Facebook has recently come under fire for refusing to fact-check political ads placed on its platform, effectively allowing candidates for office to make bogus claims unabated.

Speaking at Georgetown, Mr. Zuckerberg mentioned King twice defending Facebook’s policies as being important to freedom of expression.

“In times of social turmoil, our impulse is often to pull back on free expression. We want the progress that comes from free expression, but not the tension,” said Mr. Zuckerberg. “We saw this when Martin Luther King Jr. wrote his famous letter from Birmingham Jail, where he was unconstitutionally jailed for protesting peacefully.”

“Pulling back on free expression wasn’t the answer and, in fact, it often ended up hurting the minority views we seek to protect,” Mr. Zuckerberg said at Georgetown.

Mr. Zuckerberg mentioned King later in his speech while referring to a First Amendment case heard by the U.S. Supreme Court.

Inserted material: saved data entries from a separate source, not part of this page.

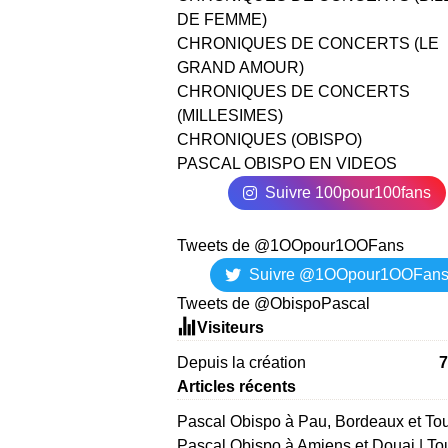
DE FEMME)
CHRONIQUES DE CONCERTS (LE
GRAND AMOUR)
CHRONIQUES DE CONCERTS
(MILLESIMES)
CHRONIQUES (OBISPO)
PASCAL OBISPO EN VIDEOS
Suivre 100pour100fans
Tweets de @1OOpour1OOFans
Suivre @1OOpour1OOFan
Tweets de @ObispoPascal
Visiteurs
Depuis la création
7
Articles récents
Pascal Obispo à Pau, Bordeaux et To
Pascal Obispo à Amiens et Douai | To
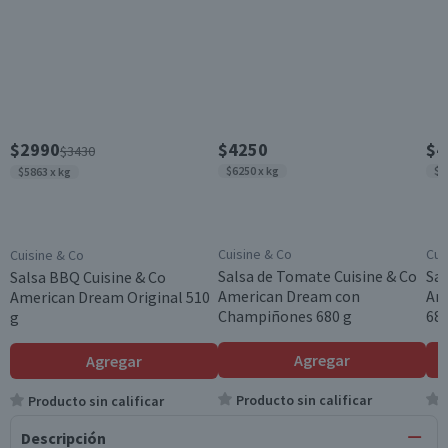
$2990
$4250
$4
$3430
$6250 x kg
$6
$5863 x kg
Cuisine & Co
Cui
Cuisine & Co
Salsa de Tomate Cuisine & Co
Sal
Salsa BBQ Cuisine & Co
American Dream con
Am
American Dream Original 510
Champiñones 680 g
680
g
Agregar
Agregar
Producto sin calificar
Producto sin calificar
Descripción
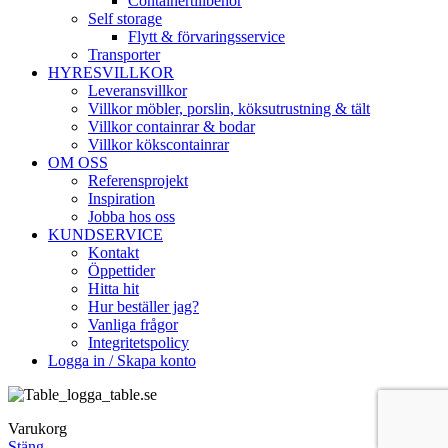
Containertillbehör
Self storage
Flytt & förvaringsservice
Transporter
HYRESVILLKOR
Leveransvillkor
Villkor möbler, porslin, köksutrustning & tält
Villkor containrar & bodar
Villkor kökscontainrar
OM OSS
Referensprojekt
Inspiration
Jobba hos oss
KUNDSERVICE
Kontakt
Öppettider
Hitta hit
Hur beställer jag?
Vanliga frågor
Integritetspolicy
Logga in / Skapa konto
Varukorg
Stäng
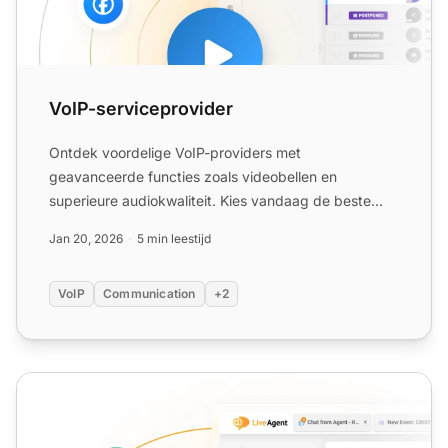
VoIP-serviceprovider
Ontdek voordelige VoIP-providers met
geavanceerde functies zoals videobellen en
superieure audiokwaliteit. Kies vandaag de beste
voor uw behoeften!
Jan 20, 2026
5 min leestijd
VoIP
Communication
+2
Mobiele VoIP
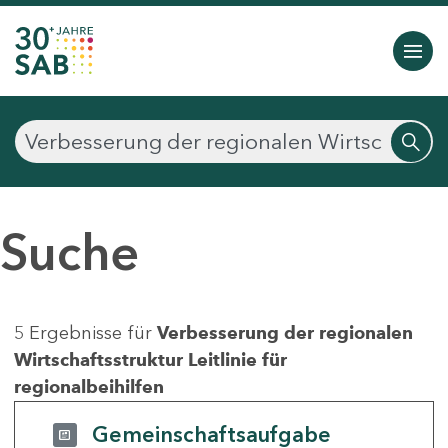
Suche
5 Ergebnisse für
Verbesserung der regionalen
Wirtschaftsstruktur Leitlinie für
regionalbeihilfen
Gemeinschaftsaufgabe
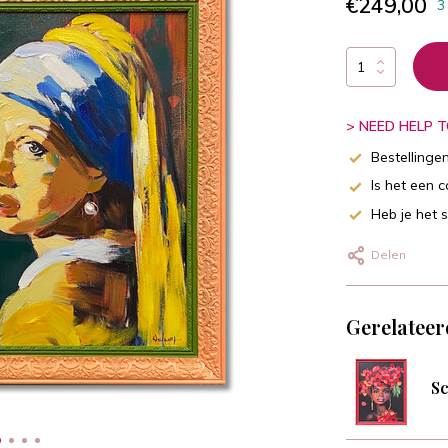
€249,00
3
> NEED HELP TO
Bestellinge
Is het een 
Heb je het 
Delen
Gerelateer
Sc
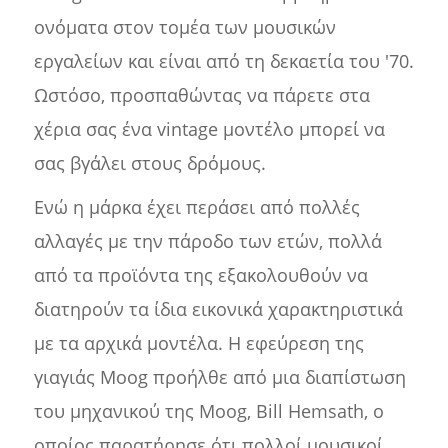
ονόματα στον τομέα των μουσικών
εργαλείων και είναι από τη δεκαετία του '70.
Ωστόσο, προσπαθώντας να πάρετε στα
χέρια σας ένα vintage μοντέλο μπορεί να
σας βγάλει στους δρόμους.
Ενώ η μάρκα έχει περάσει από πολλές
αλλαγές με την πάροδο των ετών, πολλά
από τα προϊόντα της εξακολουθούν να
διατηρούν τα ίδια εικονικά χαρακτηριστικά
με τα αρχικά μοντέλα. Η εφεύρεση της
γιαγιάς Moog προήλθε από μια διαπίστωση
του μηχανικού της Moog, Bill Hemsath, ο
οποίος παρατήρησε ότι πολλοί μουσικοί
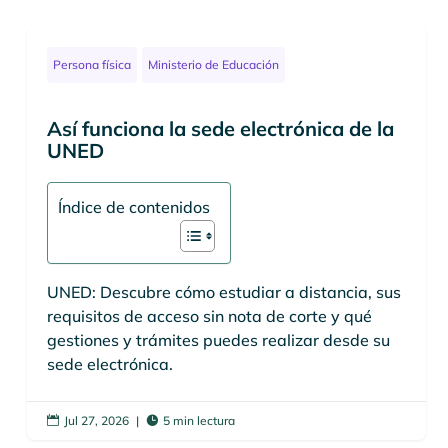
Persona física
Ministerio de Educación
Así funciona la sede electrónica de la
UNED
Índice de contenidos
UNED: Descubre cómo estudiar a distancia, sus
requisitos de acceso sin nota de corte y qué
gestiones y trámites puedes realizar desde su
sede electrónica.
Jul 27, 2026
|
5 min lectura


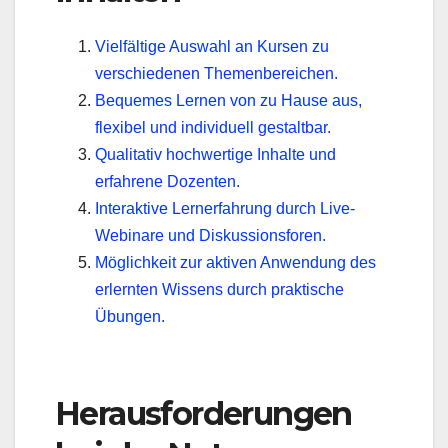
Vielfältige Auswahl an Kursen zu
verschiedenen Themenbereichen.
Bequemes Lernen von zu Hause aus,
flexibel und individuell gestaltbar.
Qualitativ hochwertige Inhalte und
erfahrene Dozenten.
Interaktive Lernerfahrung durch Live-
Webinare und Diskussionsforen.
Möglichkeit zur aktiven Anwendung des
erlernten Wissens durch praktische
Übungen.
Herausforderungen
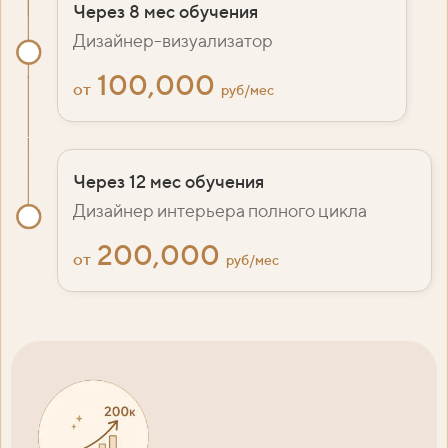
Через 8 мес обучения
Дизайнер-визуализатор
100,000
от
руб/мес
Через 12 мес обучения
Дизайнер интерьера полного цикла
200,000
от
руб/мес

“I don’t think it’s right for a private company to censor politicians or the news in a democracy. And we’re not an outlier here. The other major internet platforms and the vast majority of media also run these same ads,” said Mr. Zuckerberg.

“American tradition also has some precedent here,” he added. “The Supreme Court case I mentioned earlier that gave us our current broad speech rights, New York Times vs Sullivan, was actually about an ad with misinformation, supporting Martin Luther King Jr. and criticizing an Alabama police department. The police commissioner sued the Times for running the ad, the jury in Alabama found against the Times, and the Supreme Court unanimously reversed the decision, creating today’s speech standard.”